The Military Statute prohibits active duty military personnel from participating in political acts. In today’s Brazil, active duty military spend the day spreading political slogans on social networks.
The New York Times, regretting a guideline formulated many years ago, has just recommended that its journalists detox from Twitter. In essence, the newspaper’s internal memo argues that professional journalism is incompatible with political militancy on social media.
“We can rely too heavily on Twitter as a reporting or feedback tool — which is especially harmful when our feeds become echo chambers,” the memo reads.
Social networks have fragmented Agora. In place of the old central square of the market of ideas created by the press, countless isolated platforms emerged: discursive bubbles frequented by ideological tribes. The journalist addicted to Twitter behaves like any internet user: he imagines that his bubble represents the “fair opinion” and is psychologically nourished by the virtual applause he obtains.
“Impulse tweets damage our journalistic reputation … as well as our efforts to foster a culture of inclusivity and trust,” warns the NYT. Twitter addiction demoralizes the “journalistic reputation” of the press and journalists themselves. How to ask the reader to pay for reports signed by journalists who, on social networks, operate as militants of partisan projects or social movements?
Beneath the surface, there is something else. The memo is saying that the journalistic program does not match the absolute ideological certainties typical of tribes amalgamated by social media.
What is a journalistic program? The professional press can only exist in open societies, which respect the principles of freedom of expression and plurality of ideas. Therefore, the press does not seek “neutrality”. Journalists who defend dictatorships in which expression (and the press) have to submit to “state truth” are only journalists in name.
Journalistic objectivity, on the other hand, is a necessary utopia that derives from the journalistic program. The press seeks objectivity (without ever achieving it) because it believes that, beyond the narrative wars, there is a factual truth. Putin’s claim to “denazify” Ukraine runs up against the undeniable fact that Ukraine does not live under Nazism.
But the search for objectivity has a deeper meaning, linked to the principle of plurality of ideas. The journalist has a duty to recognize the basic legitimacy of the ideas of the different actors involved in an ideological controversy — and to soak his text in the broth of this recognition.

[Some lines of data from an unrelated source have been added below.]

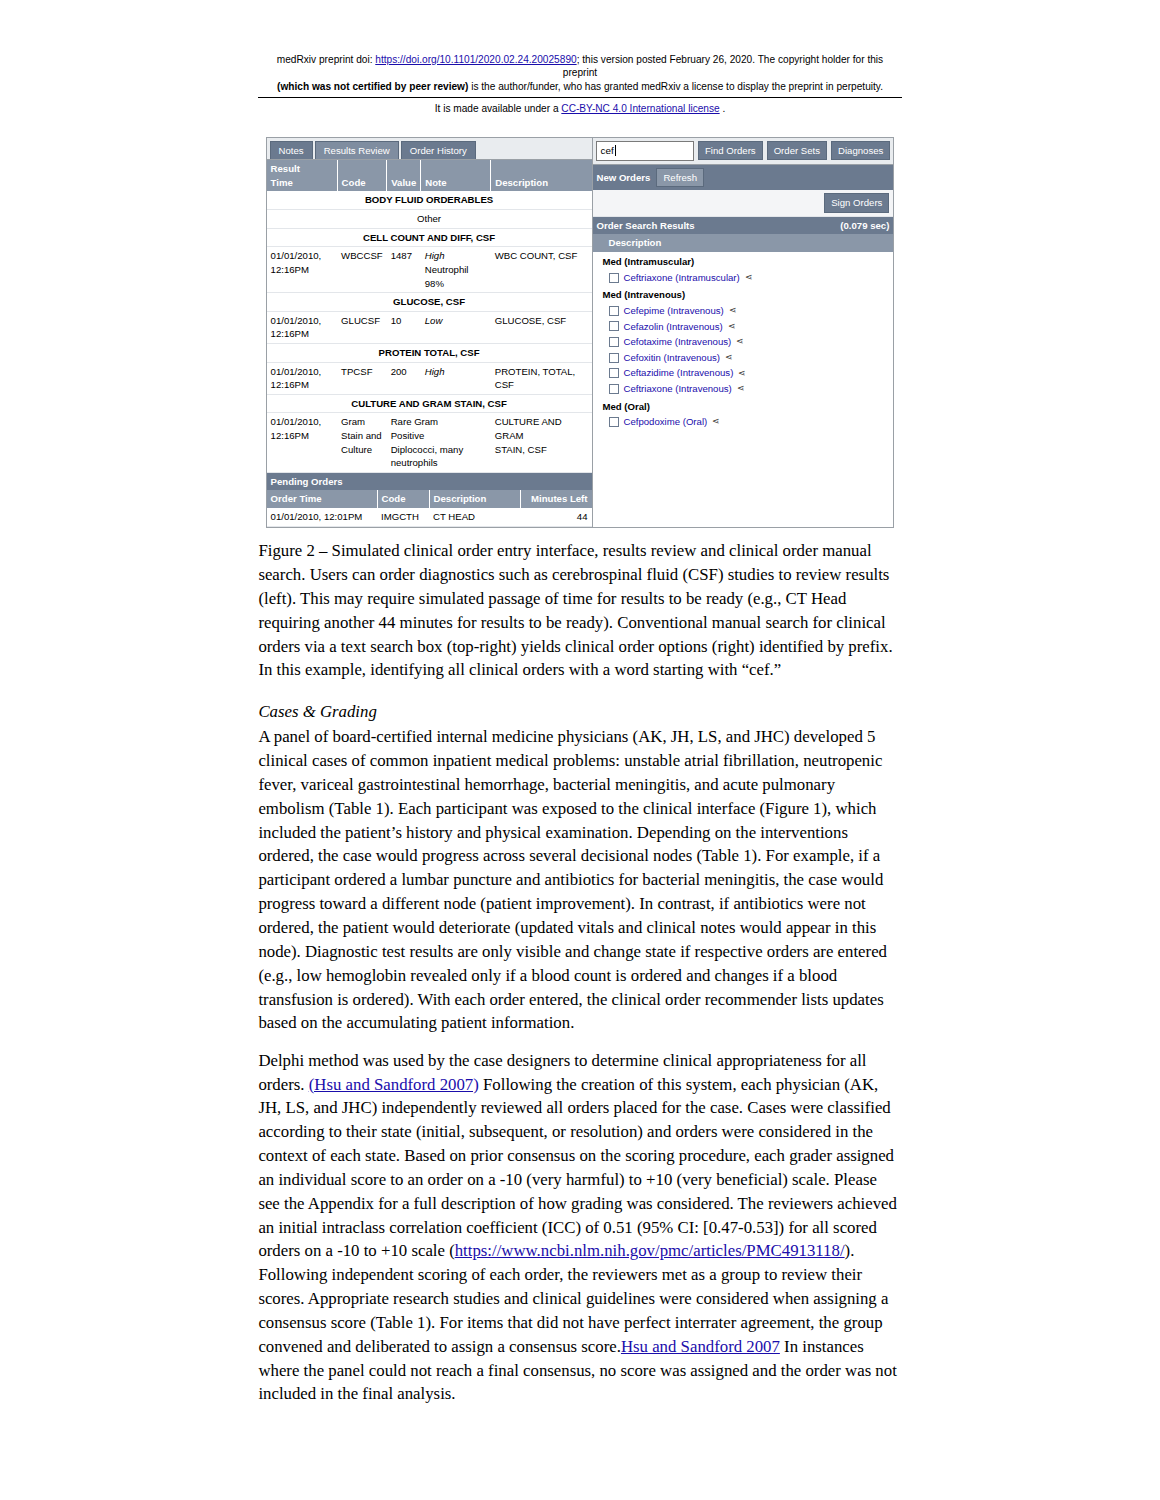medRxiv preprint doi: https://doi.org/10.1101/2020.02.24.20025890; this version posted February 26, 2020. The copyright holder for this preprint
(which was not certified by peer review) is the author/funder, who has granted medRxiv a license to display the preprint in perpetuity.
It is made available under a CC-BY-NC 4.0 International license .
Notes
Results Review
Order History
| Result Time | Code | Value | Note | Description |
| --- | --- | --- | --- | --- |
| BODY FLUID ORDERABLES |
| Other |
| CELL COUNT AND DIFF, CSF |
| 01/01/2010, 12:16PM | WBCCSF | 1487 | High Neutrophil 98% | WBC COUNT, CSF |
| GLUCOSE, CSF |
| 01/01/2010, 12:16PM | GLUCSF | 10 | Low | GLUCOSE, CSF |
| PROTEIN TOTAL, CSF |
| 01/01/2010, 12:16PM | TPCSF | 200 | High | PROTEIN, TOTAL, CSF |
| CULTURE AND GRAM STAIN, CSF |
| 01/01/2010, 12:16PM | Gram Stain and Culture | Rare Gram Positive Diplococci, many neutrophils | CULTURE AND GRAM STAIN, CSF |
Pending Orders
| Order Time | Code | Description | Minutes Left |
| --- | --- | --- | --- |
| 01/01/2010, 12:01PM | IMGCTH | CT HEAD | 44 |
cef
Find Orders
Order Sets
Diagnoses
New Orders Refresh
Sign Orders
Order Search Results (0.079 sec)
Description
Med (Intramuscular)
Ceftriaxone (Intramuscular)⋖
Med (Intravenous)
Cefepime (Intravenous)⋖
Cefazolin (Intravenous)⋖
Cefotaxime (Intravenous)⋖
Cefoxitin (Intravenous)⋖
Ceftazidime (Intravenous)⋖
Ceftriaxone (Intravenous)⋖
Med (Oral)
Cefpodoxime (Oral)⋖
Figure 2 – Simulated clinical order entry interface, results review and clinical order manual search. Users can order diagnostics such as cerebrospinal fluid (CSF) studies to review results (left). This may require simulated passage of time for results to be ready (e.g., CT Head requiring another 44 minutes for results to be ready). Conventional manual search for clinical orders via a text search box (top-right) yields clinical order options (right) identified by prefix. In this example, identifying all clinical orders with a word starting with “cef.”
Cases & Grading
A panel of board-certified internal medicine physicians (AK, JH, LS, and JHC) developed 5 clinical cases of common inpatient medical problems: unstable atrial fibrillation, neutropenic fever, variceal gastrointestinal hemorrhage, bacterial meningitis, and acute pulmonary embolism (Table 1). Each participant was exposed to the clinical interface (Figure 1), which included the patient’s history and physical examination. Depending on the interventions ordered, the case would progress across several decisional nodes (Table 1). For example, if a participant ordered a lumbar puncture and antibiotics for bacterial meningitis, the case would progress toward a different node (patient improvement). In contrast, if antibiotics were not ordered, the patient would deteriorate (updated vitals and clinical notes would appear in this node). Diagnostic test results are only visible and change state if respective orders are entered (e.g., low hemoglobin revealed only if a blood count is ordered and changes if a blood transfusion is ordered). With each order entered, the clinical order recommender lists updates based on the accumulating patient information.
Delphi method was used by the case designers to determine clinical appropriateness for all orders. (Hsu and Sandford 2007) Following the creation of this system, each physician (AK, JH, LS, and JHC) independently reviewed all orders placed for the case. Cases were classified according to their state (initial, subsequent, or resolution) and orders were considered in the context of each state. Based on prior consensus on the scoring procedure, each grader assigned an individual score to an order on a -10 (very harmful) to +10 (very beneficial) scale. Please see the Appendix for a full description of how grading was considered. The reviewers achieved an initial intraclass correlation coefficient (ICC) of 0.51 (95% CI: [0.47-0.53]) for all scored orders on a -10 to +10 scale (https://www.ncbi.nlm.nih.gov/pmc/articles/PMC4913118/). Following independent scoring of each order, the reviewers met as a group to review their scores. Appropriate research studies and clinical guidelines were considered when assigning a consensus score (Table 1). For items that did not have perfect interrater agreement, the group convened and deliberated to assign a consensus score.Hsu and Sandford 2007 In instances where the panel could not reach a final consensus, no score was assigned and the order was not included in the final analysis.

At the opposite end, journalists who defend the suppression of ideas expressed within the limits of the law are nothing more than disguised censors (a close example: the Jocevir committee, Journalists for Virtuous Censorship, in this Sheet).

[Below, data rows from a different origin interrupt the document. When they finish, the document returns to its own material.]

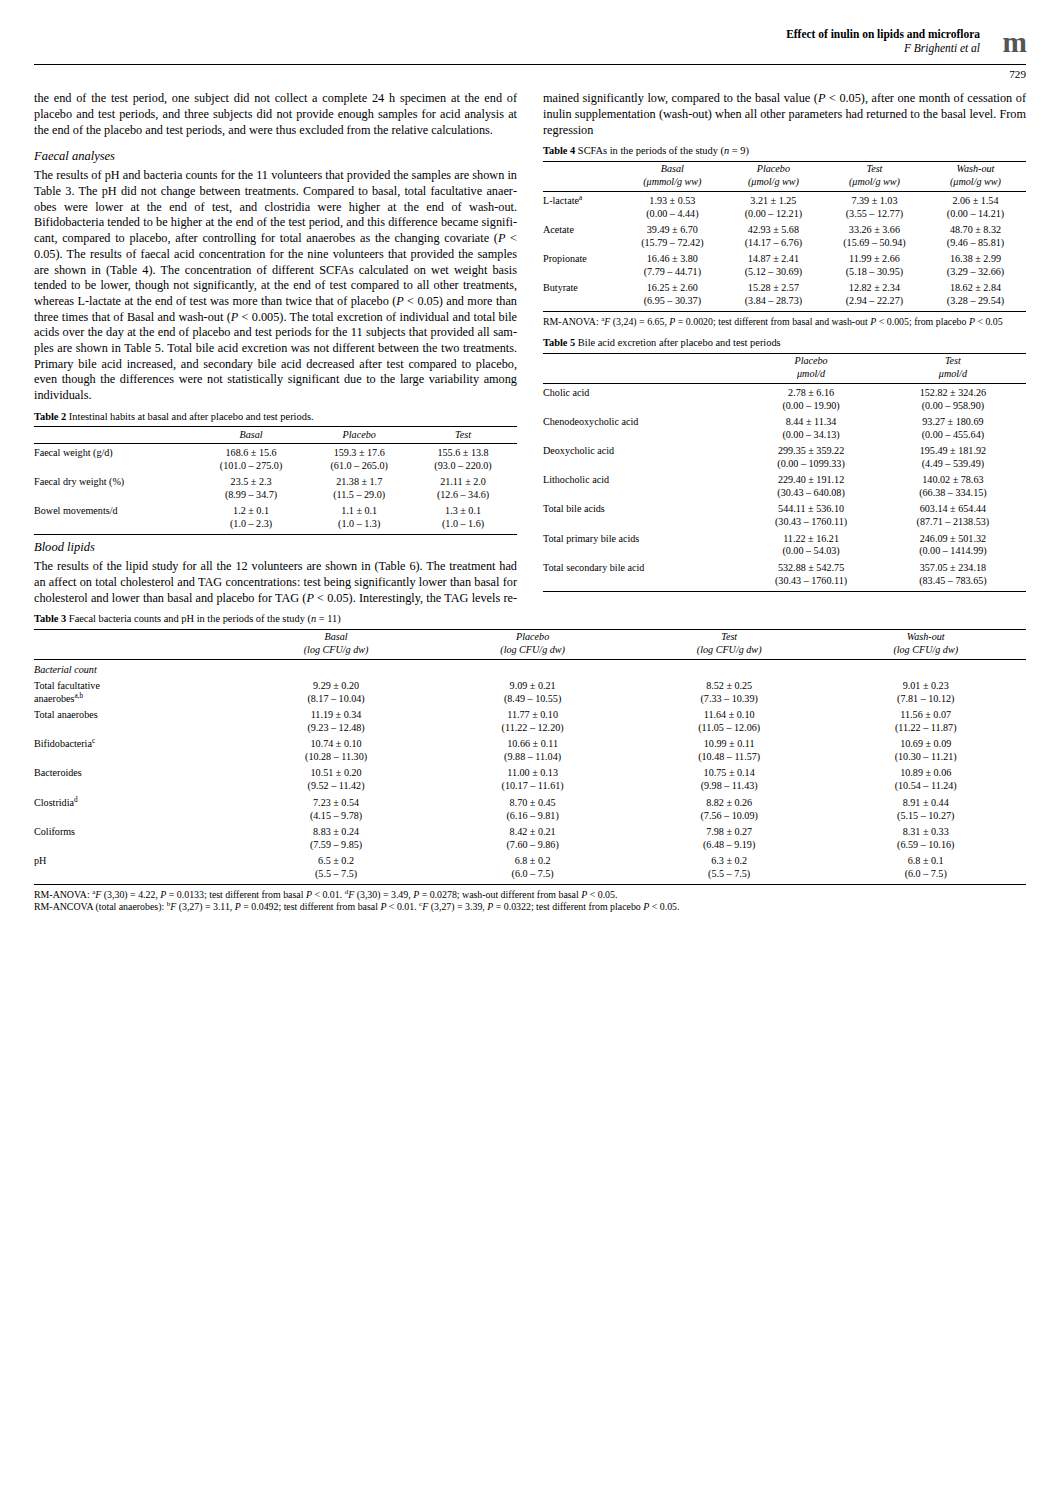Effect of inulin on lipids and microflora
F Brighenti et al
m
729
the end of the test period, one subject did not collect a complete 24 h specimen at the end of placebo and test periods, and three subjects did not provide enough samples for acid analysis at the end of the placebo and test periods, and were thus excluded from the relative calculations.
Faecal analyses
The results of pH and bacteria counts for the 11 volunteers that provided the samples are shown in Table 3. The pH did not change between treatments. Compared to basal, total facultative anaerobes were lower at the end of test, and clostridia were higher at the end of wash-out. Bifidobacteria tended to be higher at the end of the test period, and this difference became significant, compared to placebo, after controlling for total anaerobes as the changing covariate (P < 0.05). The results of faecal acid concentration for the nine volunteers that provided the samples are shown in (Table 4). The concentration of different SCFAs calculated on wet weight basis tended to be lower, though not significantly, at the end of test compared to all other treatments, whereas L-lactate at the end of test was more than twice that of placebo (P < 0.05) and more than three times that of Basal and wash-out (P < 0.005). The total excretion of individual and total bile acids over the day at the end of placebo and test periods for the 11 subjects that provided all samples are shown in Table 5. Total bile acid excretion was not different between the two treatments. Primary bile acid increased, and secondary bile acid decreased after test compared to placebo, even though the differences were not statistically significant due to the large variability among individuals.
Table 2 Intestinal habits at basal and after placebo and test periods.
| | Basal | Placebo | Test |
| --- | --- | --- | --- |
| Faecal weight (g/d) | 168.6 ± 15.6 (101.0 – 275.0) | 159.3 ± 17.6 (61.0 – 265.0) | 155.6 ± 13.8 (93.0 – 220.0) |
| Faecal dry weight (%) | 23.5 ± 2.3 (8.99 – 34.7) | 21.38 ± 1.7 (11.5 – 29.0) | 21.11 ± 2.0 (12.6 – 34.6) |
| Bowel movements/d | 1.2 ± 0.1 (1.0 – 2.3) | 1.1 ± 0.1 (1.0 – 1.3) | 1.3 ± 0.1 (1.0 – 1.6) |
Blood lipids
The results of the lipid study for all the 12 volunteers are shown in (Table 6). The treatment had an affect on total cholesterol and TAG concentrations: test being significantly lower than basal for cholesterol and lower than basal and placebo for TAG (P < 0.05). Interestingly, the TAG levels remained significantly low, compared to the basal value (P < 0.05), after one month of cessation of inulin supplementation (wash-out) when all other parameters had returned to the basal level. From regression
Table 4 SCFAs in the periods of the study ( n = 9)
| | Basal | Placebo | Test | Wash-out |
| --- | --- | --- | --- | --- |
| | (μmmol/g ww) | (μmol/g ww) | (μmol/g ww) | (μmol/g ww) |
| L-lactate a | 1.93 ± 0.53 (0.00 – 4.44) | 3.21 ± 1.25 (0.00 – 12.21) | 7.39 ± 1.03 (3.55 – 12.77) | 2.06 ± 1.54 (0.00 – 14.21) |
| Acetate | 39.49 ± 6.70 (15.79 – 72.42) | 42.93 ± 5.68 (14.17 – 6.76) | 33.26 ± 3.66 (15.69 – 50.94) | 48.70 ± 8.32 (9.46 – 85.81) |
| Propionate | 16.46 ± 3.80 (7.79 – 44.71) | 14.87 ± 2.41 (5.12 – 30.69) | 11.99 ± 2.66 (5.18 – 30.95) | 16.38 ± 2.99 (3.29 – 32.66) |
| Butyrate | 16.25 ± 2.60 (6.95 – 30.37) | 15.28 ± 2.57 (3.84 – 28.73) | 12.82 ± 2.34 (2.94 – 22.27) | 18.62 ± 2.84 (3.28 – 29.54) |
RM-ANOVA: aF (3,24) = 6.65, P = 0.0020; test different from basal and wash-out P < 0.005; from placebo P < 0.05
Table 5 Bile acid excretion after placebo and test periods
| | Placebo | Test |
| --- | --- | --- |
| | μmol/d | μmol/d |
| Cholic acid | 2.78 ± 6.16 (0.00 – 19.90) | 152.82 ± 324.26 (0.00 – 958.90) |
| Chenodeoxycholic acid | 8.44 ± 11.34 (0.00 – 34.13) | 93.27 ± 180.69 (0.00 – 455.64) |
| Deoxycholic acid | 299.35 ± 359.22 (0.00 – 1099.33) | 195.49 ± 181.92 (4.49 – 539.49) |
| Lithocholic acid | 229.40 ± 191.12 (30.43 – 640.08) | 140.02 ± 78.63 (66.38 – 334.15) |
| Total bile acids | 544.11 ± 536.10 (30.43 – 1760.11) | 603.14 ± 654.44 (87.71 – 2138.53) |
| Total primary bile acids | 11.22 ± 16.21 (0.00 – 54.03) | 246.09 ± 501.32 (0.00 – 1414.99) |
| Total secondary bile acid | 532.88 ± 542.75 (30.43 – 1760.11) | 357.05 ± 234.18 (83.45 – 783.65) |
Table 3 Faecal bacteria counts and pH in the periods of the study ( n = 11)
| | Basal | Placebo | Test | Wash-out |
| --- | --- | --- | --- | --- |
| | (log CFU/g dw) | (log CFU/g dw) | (log CFU/g dw) | (log CFU/g dw) |
| Bacterial count |
| Total facultative anaerobes a,b | 9.29 ± 0.20 (8.17 – 10.04) | 9.09 ± 0.21 (8.49 – 10.55) | 8.52 ± 0.25 (7.33 – 10.39) | 9.01 ± 0.23 (7.81 – 10.12) |
| Total anaerobes | 11.19 ± 0.34 (9.23 – 12.48) | 11.77 ± 0.10 (11.22 – 12.20) | 11.64 ± 0.10 (11.05 – 12.06) | 11.56 ± 0.07 (11.22 – 11.87) |
| Bifidobacteria c | 10.74 ± 0.10 (10.28 – 11.30) | 10.66 ± 0.11 (9.88 – 11.04) | 10.99 ± 0.11 (10.48 – 11.57) | 10.69 ± 0.09 (10.30 – 11.21) |
| Bacteroides | 10.51 ± 0.20 (9.52 – 11.42) | 11.00 ± 0.13 (10.17 – 11.61) | 10.75 ± 0.14 (9.98 – 11.43) | 10.89 ± 0.06 (10.54 – 11.24) |
| Clostridia d | 7.23 ± 0.54 (4.15 – 9.78) | 8.70 ± 0.45 (6.16 – 9.81) | 8.82 ± 0.26 (7.56 – 10.09) | 8.91 ± 0.44 (5.15 – 10.27) |
| Coliforms | 8.83 ± 0.24 (7.59 – 9.85) | 8.42 ± 0.21 (7.60 – 9.86) | 7.98 ± 0.27 (6.48 – 9.19) | 8.31 ± 0.33 (6.59 – 10.16) |
| pH | 6.5 ± 0.2 (5.5 – 7.5) | 6.8 ± 0.2 (6.0 – 7.5) | 6.3 ± 0.2 (5.5 – 7.5) | 6.8 ± 0.1 (6.0 – 7.5) |
RM-ANOVA: aF (3,30) = 4.22, P = 0.0133; test different from basal P < 0.01. dF (3,30) = 3.49, P = 0.0278; wash-out different from basal P < 0.05.
RM-ANCOVA (total anaerobes): bF (3,27) = 3.11, P = 0.0492; test different from basal P < 0.01. cF (3,27) = 3.39, P = 0.0322; test different from placebo P < 0.05.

Opinion journalism, like this column, occupies a different place, but not immune to the challenges posed by social networks. It is not (should not be) an anything goes: the author of the opinion piece also has journalistic obligations. With the exception of party cadres, which explicitly convey a collective opinion, the columnist owes allegiance to a contract of trust with the reader.

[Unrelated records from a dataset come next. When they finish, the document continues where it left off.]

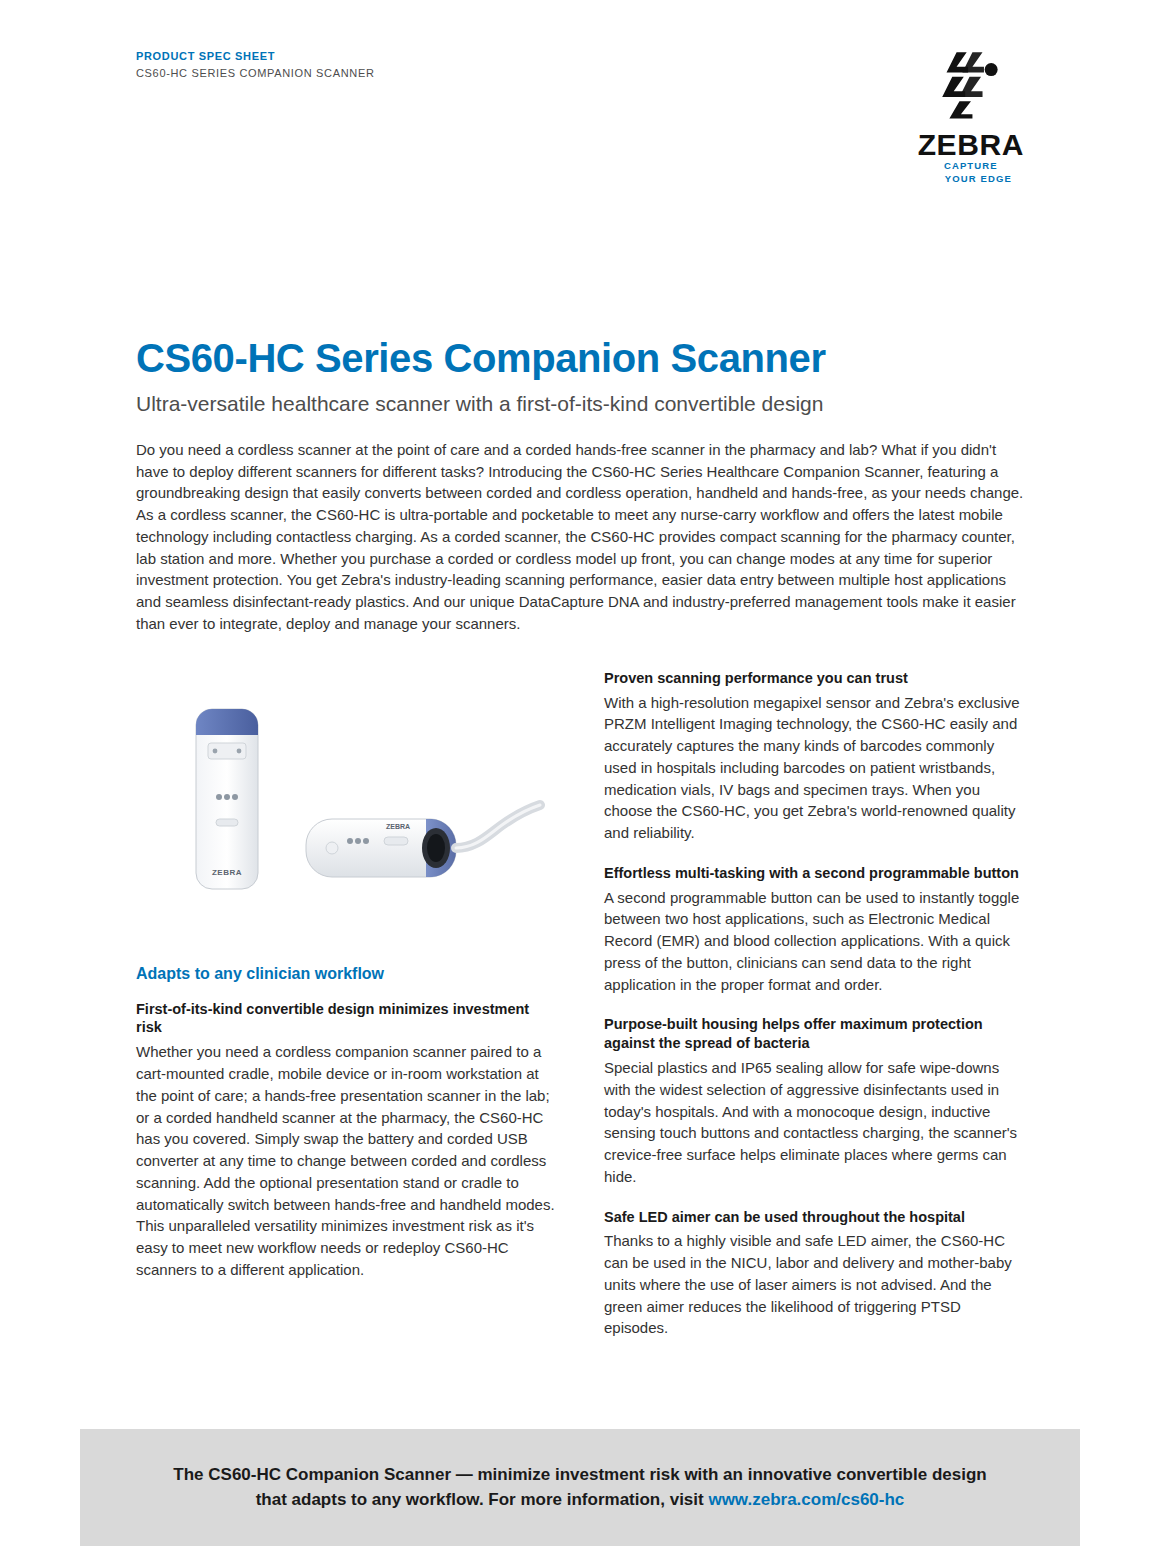Product Spec Sheet CS60-HC Series Companion Scanner
ZEBRA Capture Your Edge
CS60-HC Series Companion Scanner
Ultra-versatile healthcare scanner with a first-of-its-kind convertible design
Do you need a cordless scanner at the point of care and a corded hands-free scanner in the pharmacy and lab? What if you didn't have to deploy different scanners for different tasks? Introducing the CS60-HC Series Healthcare Companion Scanner, featuring a groundbreaking design that easily converts between corded and cordless operation, handheld and hands-free, as your needs change. As a cordless scanner, the CS60-HC is ultra-portable and pocketable to meet any nurse-carry workflow and offers the latest mobile technology including contactless charging. As a corded scanner, the CS60-HC provides compact scanning for the pharmacy counter, lab station and more. Whether you purchase a corded or cordless model up front, you can change modes at any time for superior investment protection. You get Zebra's industry-leading scanning performance, easier data entry between multiple host applications and seamless disinfectant-ready plastics. And our unique DataCapture DNA and industry-preferred management tools make it easier than ever to integrate, deploy and manage your scanners.
ZEBRA ZEBRA
Adapts to any clinician workflow
First-of-its-kind convertible design minimizes investment risk
Whether you need a cordless companion scanner paired to a cart-mounted cradle, mobile device or in-room workstation at the point of care; a hands-free presentation scanner in the lab; or a corded handheld scanner at the pharmacy, the CS60-HC has you covered. Simply swap the battery and corded USB converter at any time to change between corded and cordless scanning. Add the optional presentation stand or cradle to automatically switch between hands-free and handheld modes. This unparalleled versatility minimizes investment risk as it's easy to meet new workflow needs or redeploy CS60-HC scanners to a different application.
Proven scanning performance you can trust
With a high-resolution megapixel sensor and Zebra's exclusive PRZM Intelligent Imaging technology, the CS60-HC easily and accurately captures the many kinds of barcodes commonly used in hospitals including barcodes on patient wristbands, medication vials, IV bags and specimen trays. When you choose the CS60-HC, you get Zebra's world-renowned quality and reliability.
Effortless multi-tasking with a second programmable button
A second programmable button can be used to instantly toggle between two host applications, such as Electronic Medical Record (EMR) and blood collection applications. With a quick press of the button, clinicians can send data to the right application in the proper format and order.
Purpose-built housing helps offer maximum protection
against the spread of bacteria
Special plastics and IP65 sealing allow for safe wipe-downs with the widest selection of aggressive disinfectants used in today's hospitals. And with a monocoque design, inductive sensing touch buttons and contactless charging, the scanner's crevice-free surface helps eliminate places where germs can hide.
Safe LED aimer can be used throughout the hospital
Thanks to a highly visible and safe LED aimer, the CS60-HC can be used in the NICU, labor and delivery and mother-baby units where the use of laser aimers is not advised. And the green aimer reduces the likelihood of triggering PTSD episodes.
The CS60-HC Companion Scanner — minimize investment risk with an innovative convertible design that adapts to any workflow. For more information, visit www.zebra.com/cs60-hc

The implicit contract establishes that he expresses his personal opinions, supported by formal knowledge or life experience. And, above all, that such opinions are not subordinated to the interests of groups (parties, lobbies or social movements). The columnist intoxicated by virtual wars loses the ability to separate his views from the messages of ideological currents that pack his intellectual life.
Journalists are not soldiers — but, like them, they must decide who to salute.